Problem to solve:
Rewrite the material below, substituting "data set" for every occurrence of "series" and keeping everything else the same. Omit the pictures from your version.

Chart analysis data
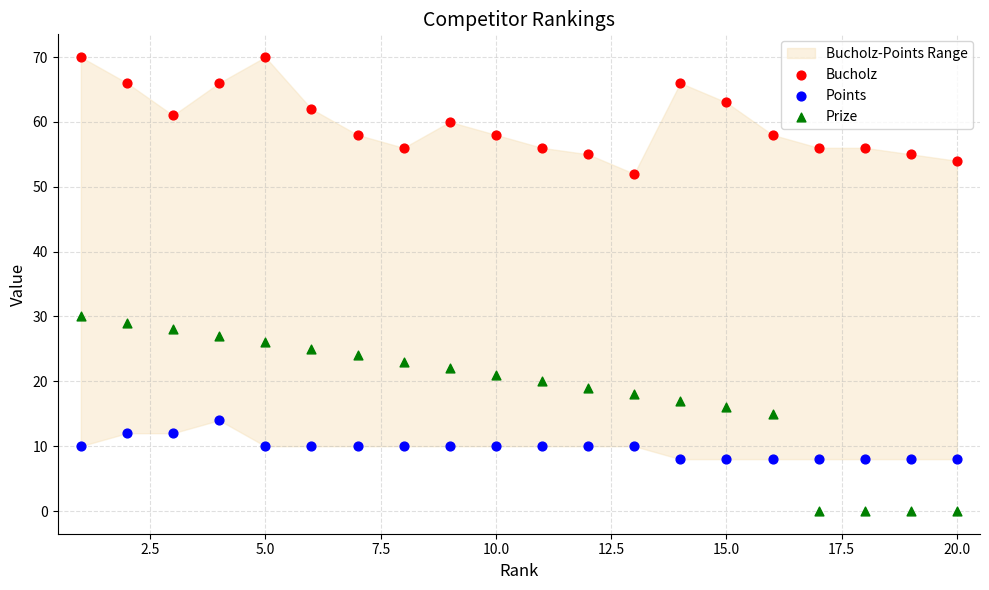

Which series reaches the minimum Y coordinate?

Prize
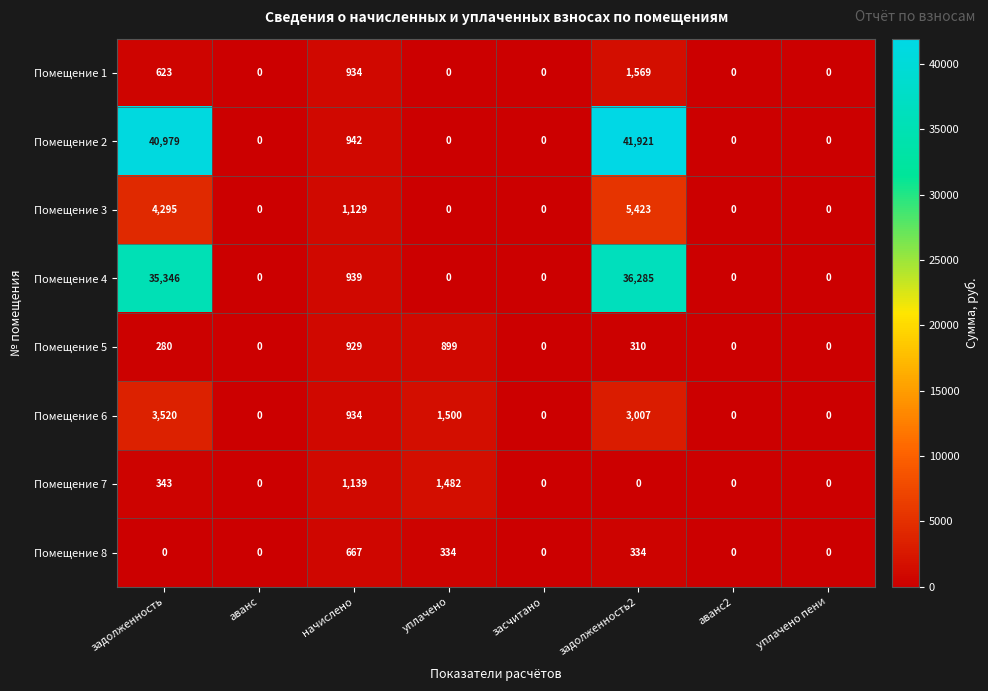

What is the sum of all Помещение 5 values?

2418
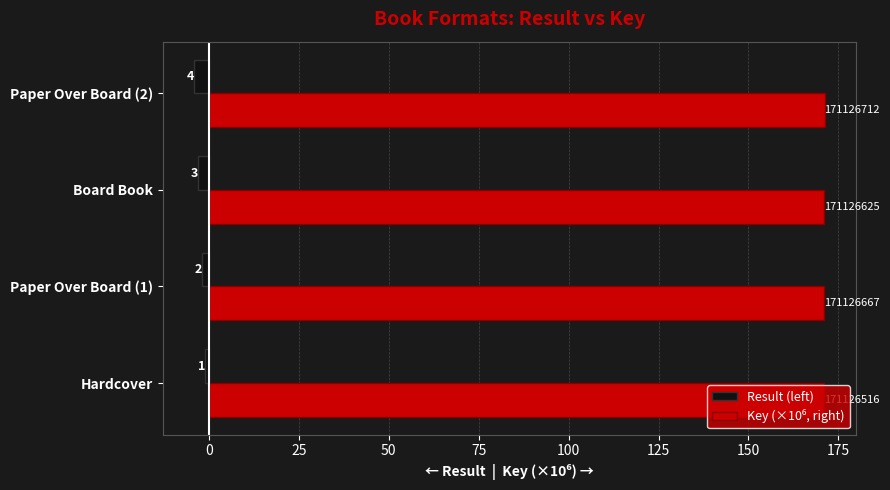

Which series has the largest total across all categories?

Key (×10⁶, right)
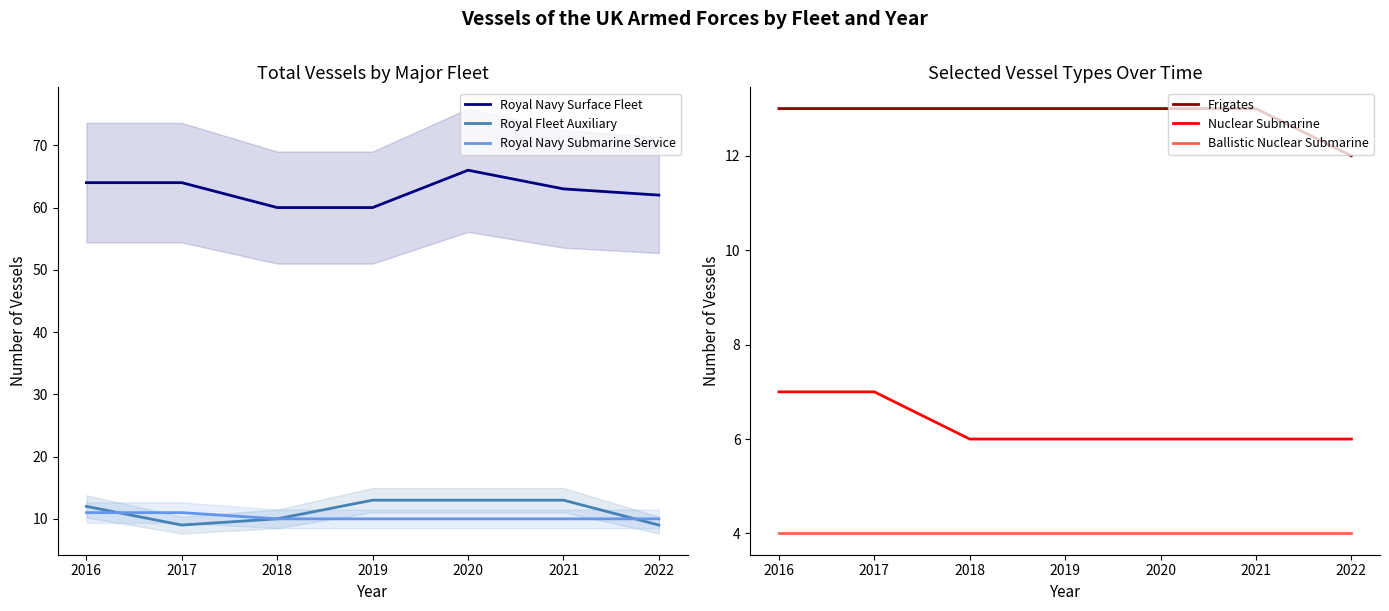

What is the total value across all series at 2016?

111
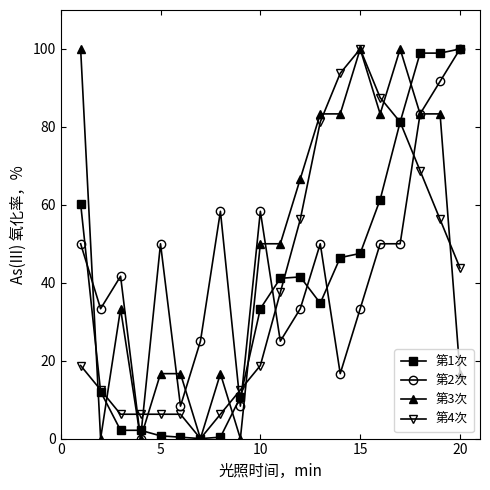

What is the maximum value shown in the chart?

100.0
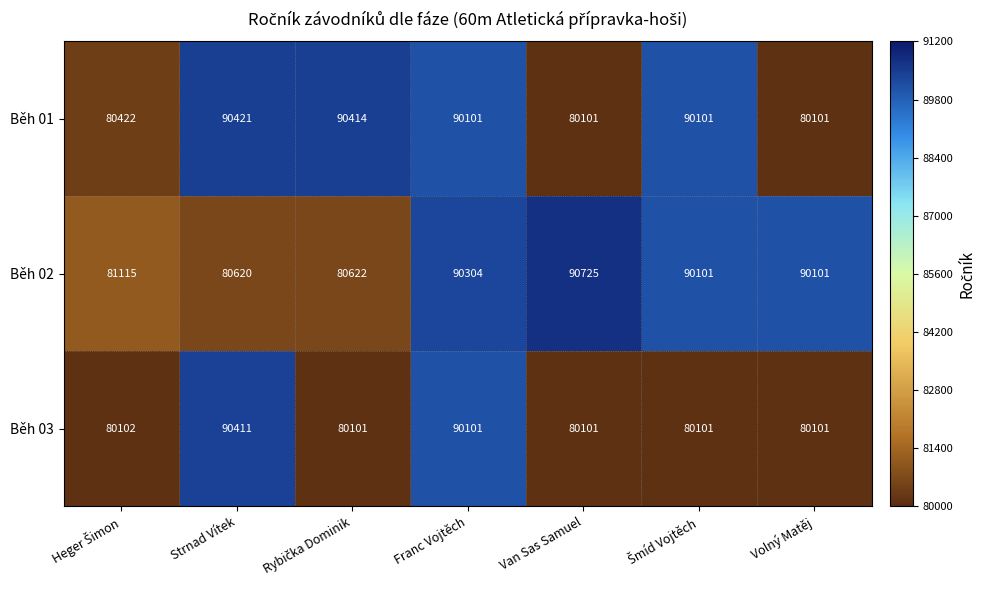

Reading left to right, what are all the values shown in this chart?

Běh 01: 80422	90421	90414	90101	80101	90101	80101
Běh 02: 81115	80620	80622	90304	90725	90101	90101
Běh 03: 80102	90411	80101	90101	80101	80101	80101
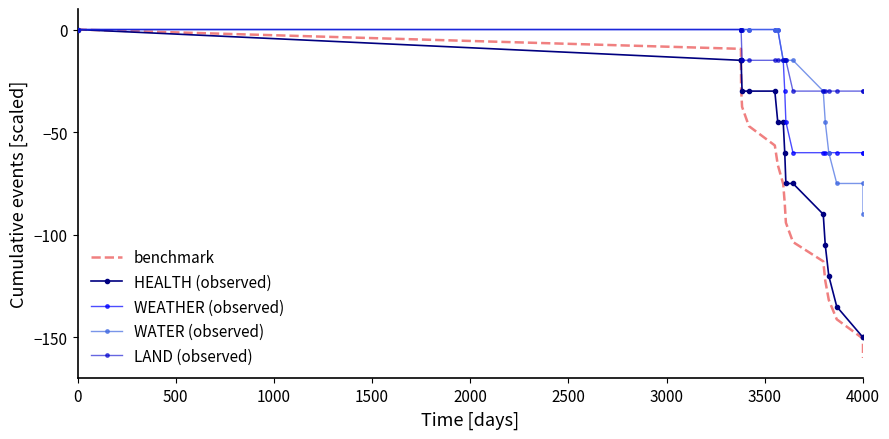

How many negative values does the WEATHER (observed) series have?

10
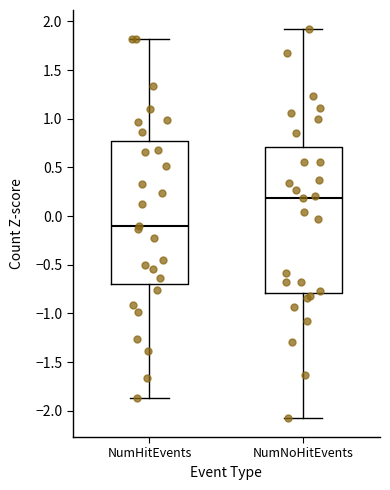

Reading left to right, read every box against the y-axis: the position of its median line, the range the box covers, and the ends of its whiskers. The values are not printed on the chart, so give them approximately, as read against the axis.

NumHitEvents: median -0.10, box -0.70 to 0.75, whiskers -1.85 to 1.80
NumNoHitEvents: median 0.20, box -0.80 to 0.70, whiskers -2.05 to 1.90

Finished exercise:
Which data set reaches the minimum Y coordinate?

Prize

What is the sum of all Помещение 5 values?

2418

Which data set has the largest total across all categories?

Key (×10⁶, right)

What is the total value across all data set at 2016?

111

What is the maximum value shown in the chart?

100.0

Reading left to right, what are all the values shown in this chart?

Běh 01: 80422	90421	90414	90101	80101	90101	80101
Běh 02: 81115	80620	80622	90304	90725	90101	90101
Běh 03: 80102	90411	80101	90101	80101	80101	80101

How many negative values does the WEATHER (observed) data set have?

10

Reading left to right, read every box against the y-axis: the position of its median line, the range the box covers, and the ends of its whiskers. The values are not printed on the chart, so give them approximately, as read against the axis.

NumHitEvents: median -0.10, box -0.70 to 0.75, whiskers -1.85 to 1.80
NumNoHitEvents: median 0.20, box -0.80 to 0.70, whiskers -2.05 to 1.90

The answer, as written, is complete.